Rutinas de ejercicios para un despertar total

Mover el cuerpo abre la puerta hacia el espíritu



Es el sábado, un día de oración, y millones de personas a través de los Estados Unidos se sientan o arrodillan en silencio, en comunión humilde con un poder más grande que ellos mismos.

Pero dentro del estudio Alchemy of Movement en Boulder, Colorado, los integrantes del Soul Sweat están conectando con su poder más alto en una forma diferente. Descalzos, con pantalones de yoga y camisillas, encuentran un lugar frente a un espejo de pared a pared mientras un ritmo afrobrasileño vibra en el piso de madera.

A instancias de la instructora, Chantal Pierrat, ellos dejan que sus brazos y cuello pierdan rigidez, sacudiendo el estrés de la semana mediante un retorcido sensual de todo el cuerpo que ella llama “la sacudida”. Mientras van sonando los ritmos escogidos, Pierrat dirige el grupo a través de una serie de movimientos de baile que tienen el objetivo de “abrir” las caderas y el pecho, y algo menos tangible muy adentro. Ya para la quinta canción, todos sudan y algunos bailan sin ninguna vergüenza, con los ojos cerrados, perdidos en la música. Otros sonríen ampliamente, haciendo contacto visual en el espejo.

El sentido de alegría y desconexión es palpable en el salón.

“El ejercicio puede ser un puente poderoso hacia lo espiritual,” menciona Pierrat, fundadora de  Soul Sweat, una rutina de ejercicios con mucha coreografía y bailes cargados de espiritualidad.

Veinte años después que la fiebre del yoga presentó a los occidentales la posibilidad de que dos metas aparentemente incongruentes podrían estar entrelazadas, la relación entre acondicionamiento físico y espiritualidad se ha extendido mucho más allá del ‘mat’ de yoga.  Esto ha dado margen a fusiones que van desde el Body Gospel, una cinta de entretenimiento cristiano, clases de yoga judío hasta programas de triatlón con raíces en las enseñanzas de los indios americanos y talleres de meditación basados en el budismo.

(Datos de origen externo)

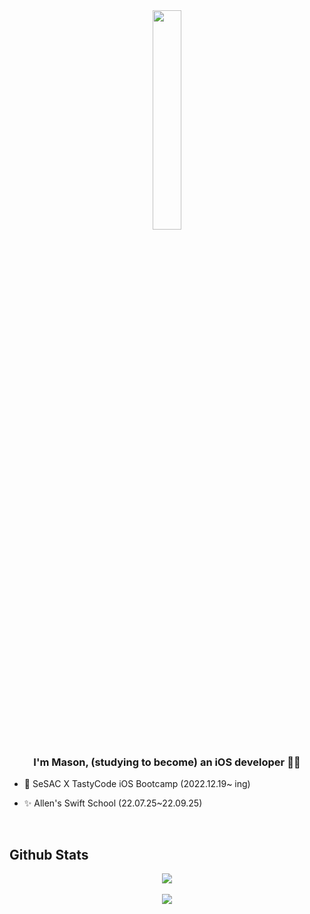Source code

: 
<div align="center">
<img src="https://user-images.githubusercontent.com/59835351/212361456-672946fb-0f8f-4f43-9781-0a1f3f71b38b.jpeg" align="center" style="width: 30%" />
</div>  
  

### <div align="center">I'm Mason, (studying to become) an iOS developer 👨‍💻</div>  
  

- 🌱 SeSAC X TastyCode iOS Bootcamp (2022.12.19~ ing)  
  

- ✨ Allen's Swift School (22.07.25~22.09.25)  
  

<br/>  

## Github Stats  
<div align="center"><img src="https://github-readme-stats.vercel.app/api?username=qwerty3345&show_icons=true&count_private=true&hide_border=true" align="center" /></div>  

<br/>  

<div align="center">
<img src="https://komarev.com/ghpvc/?username=qwerty3345&&style=flat-square" align="center" />
</div>  

<br />
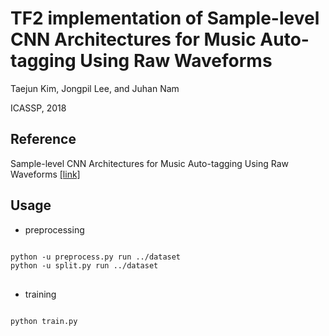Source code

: TF2 implementation of Sample-level CNN Architectures for Music Auto-tagging Using Raw Waveforms
==
Taejun Kim, Jongpil Lee, and Juhan Nam

ICASSP, 2018

Reference 
--
Sample-level CNN Architectures for Music Auto-tagging Using Raw Waveforms [ [link] ](https://github.com/tae-jun/resemul)


Usage
--
* preprocessing
<pre>
<code>
python -u preprocess.py run ../dataset
python -u split.py run ../dataset
</code>
</pre>

* training
<pre>
<code>
python train.py
</code>
</pre>
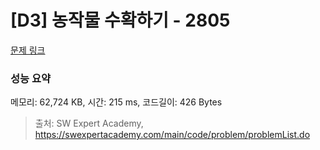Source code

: # [D3] 농작물 수확하기 - 2805 

[문제 링크](https://swexpertacademy.com/main/code/problem/problemDetail.do?contestProbId=AV7GLXqKAWYDFAXB) 

### 성능 요약

메모리: 62,724 KB, 시간: 215 ms, 코드길이: 426 Bytes



> 출처: SW Expert Academy, https://swexpertacademy.com/main/code/problem/problemList.do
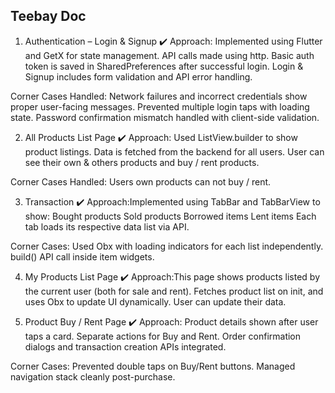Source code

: ## Teebay Doc

1. Authentication – Login & Signup
✔️ Approach: Implemented using Flutter and GetX for state management.
API calls made using http.
Basic auth token is saved in SharedPreferences after successful login.
Login & Signup includes form validation and API error handling.

Corner Cases Handled:
Network failures and incorrect credentials show proper user-facing messages.
Prevented multiple login taps with loading state.
Password confirmation mismatch handled with client-side validation.


2. All Products List Page
✔️ Approach: Used ListView.builder to show product listings.
Data is fetched from the backend for all users. 
User can see their own & others products and buy / rent products.

Corner Cases Handled:
Users own products can not buy / rent.

3. Transaction
✔️ Approach:Implemented using TabBar and TabBarView to show:
Bought products
Sold products
Borrowed items
Lent items
Each tab loads its respective data list via API.

Corner Cases:
Used Obx with loading indicators for each list independently.
build() API call inside item widgets.

4. My Products List Page
✔️ Approach:This page shows products listed by the current user (both for sale and rent).
Fetches product list on init, and uses Obx to update UI dynamically.
User can update their data. 

5. Product Buy / Rent Page
✔️ Approach: Product details shown after user taps a card.
Separate actions for Buy and Rent.
Order confirmation dialogs and transaction creation APIs integrated.

Corner Cases:
Prevented double taps on Buy/Rent buttons.
Managed navigation stack cleanly post-purchase.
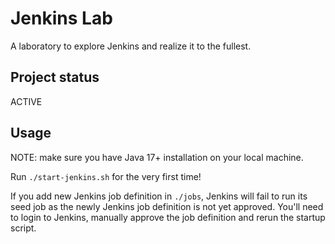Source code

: # Jenkins Lab

A laboratory to explore Jenkins and realize it to the fullest.

## Project status

ACTIVE

## Usage

NOTE: make sure you have Java 17+ installation on your local machine.

Run `./start-jenkins.sh` for the very first time!

If you add new Jenkins job definition in `./jobs`, Jenkins will fail to run its seed job as the newly Jenkins job definition
is not yet approved. You'll need to login to Jenkins, manually approve the job definition and rerun the startup script.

Además, instructores creativos han estado fusionando clásicos de cuerpo/mente/espíritu como el yoga y Pilates con disciplinas más fuertes como ‘spinning’ y boxeo. La mitad de los clubes y gimnasios de acondicionamiento físico ofrecen ahora programas para trabajar mente/cuerpo, según informa la IDEA Health & Fitness Association; y las clases dedicadas a “mente/espíritu” versus solo el “cuerpo” van aumentando. “La nueva programación está equilibrada 50-50, en lugar de 80-20 del pasado”, estima Sandy Todd Webster, editora en jefe de las publicaciones IDEA.

“El ejercicio puede ser un puente poderoso hacia lo espiritual.”
~ Chantal Pierrat


En un momento en que, según el Foro Pew sobre Religión y Vida Pública, el número de personas que se identifican con “ninguna religión organizada” continúa creciendo (superando una quinta parte de los estadounidenses y una tercera parte de los adultos estadounidenses menores de 30 años), más que nunca, las personas están explorando el ejercicio como un camino para trabajar los abdominales y profundizar en el autodescubrimiento. “Hemos pasado tanto tiempo concentrados en la mente y el cerebro… pero esa no es la historia completa”, dice Pierrat. “La expresión somática, o física, de la espiritualidad es el futuro.”

En la zona

La idea de que la danza intensa o una carrera larga puedan provocar lo que se siente cuando uno toma conciencia espiritual tiene sentido para Andrew Newberg, médico e investigador en neurociencia radicado en Filadelfia y autor del libro How God Changes Your Brain. Pionero en el campo de la “neuroteología” integral, por años ha utilizado las tecnologías de imágenes del cerebro para estudiar el impacto religioso o prácticas espirituales como la meditación profunda, oración intensa y hablar en lenguas. El ejercicio, dice él, provee muchos de estos mismos efectos.

Además de provocar una oleada de endorfinas que te hacen sentir bien, una rutina de ejercicios bien intensa es una de las pocas actividades que puede conducir a la activación de reacciones del sistema nervioso, el simpático (lucha o huye) y el parasimpático (calmante). “Normalmente, cuando uno de estos se activa, el otro se apaga, pero cuando las personas llevan uno o el otro a unos niveles muy elevados de actividad, existe alguna evidencia de que el otro se activa también”, explica Newberg.

Esa activación dual intensa puede, de forma paradójica, conducir a una interrupción en la información sensorial en áreas del cerebro que controlan nuestro sentido de nosotros mismos en cualquier momento. “No solo tiene esta sensación maravillosa de energía y tranquilidad, sino que tiende a perder el sentido de espacio y tiempo”, señala.

La propia investigación de Newberg también sugiere que cuando las personas “se entregan” ellas mismas en una práctica espiritual, el lóbulo frontal (la parte práctica del cerebro que mantiene nuestros pensamientos bajo control) se aquieta. Newberg especula que algo similar puede suceder en medio de un maratón o una danza intensa, lo que permite que afloren los pensamientos y sentimientos ordinarios. “Puede permitir la creatividad—una mezcla de ideas diferentes y más intuitivas en formas que usted normalmente no mezclaría las cosas”, comenta Newberg.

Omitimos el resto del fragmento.